## Exercise details
I'd like the number of lines in the material below that include the word "pinky", written with no other text.

=== Data provided ===

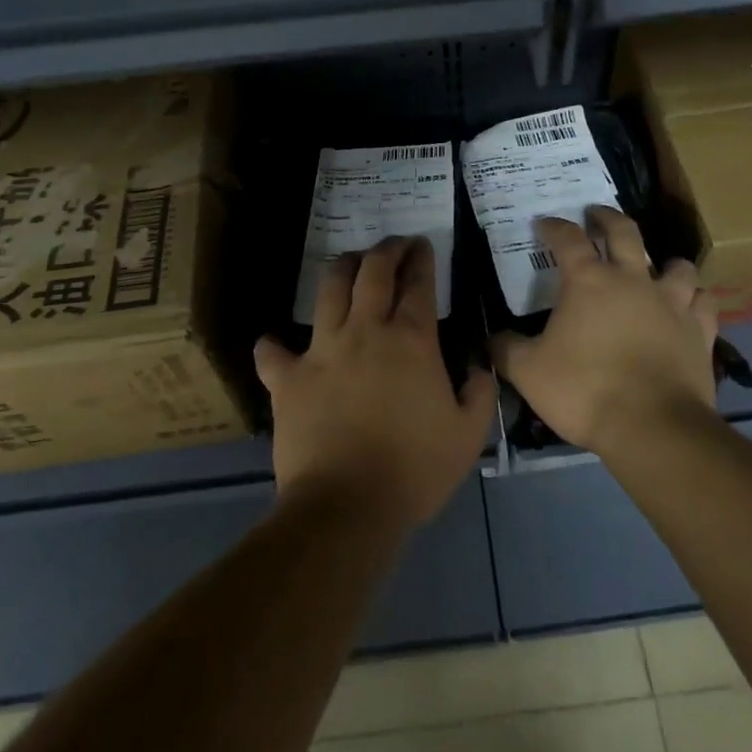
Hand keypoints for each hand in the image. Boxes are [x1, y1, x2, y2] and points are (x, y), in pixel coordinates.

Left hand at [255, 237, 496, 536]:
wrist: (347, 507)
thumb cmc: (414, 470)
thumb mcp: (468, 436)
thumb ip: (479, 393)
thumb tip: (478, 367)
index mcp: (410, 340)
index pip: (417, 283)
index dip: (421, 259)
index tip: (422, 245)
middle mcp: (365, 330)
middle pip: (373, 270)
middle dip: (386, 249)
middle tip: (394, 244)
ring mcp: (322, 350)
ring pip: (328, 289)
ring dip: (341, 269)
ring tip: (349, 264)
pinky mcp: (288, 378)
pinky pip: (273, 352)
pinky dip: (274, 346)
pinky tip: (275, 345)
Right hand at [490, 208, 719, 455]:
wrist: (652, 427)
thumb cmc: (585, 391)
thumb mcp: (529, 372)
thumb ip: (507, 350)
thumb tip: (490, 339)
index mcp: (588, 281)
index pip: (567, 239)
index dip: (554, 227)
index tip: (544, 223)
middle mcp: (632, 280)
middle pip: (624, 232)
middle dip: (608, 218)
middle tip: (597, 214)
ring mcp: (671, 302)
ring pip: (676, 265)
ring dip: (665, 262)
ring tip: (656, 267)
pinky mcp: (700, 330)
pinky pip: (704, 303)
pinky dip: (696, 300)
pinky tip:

===

## Your response
8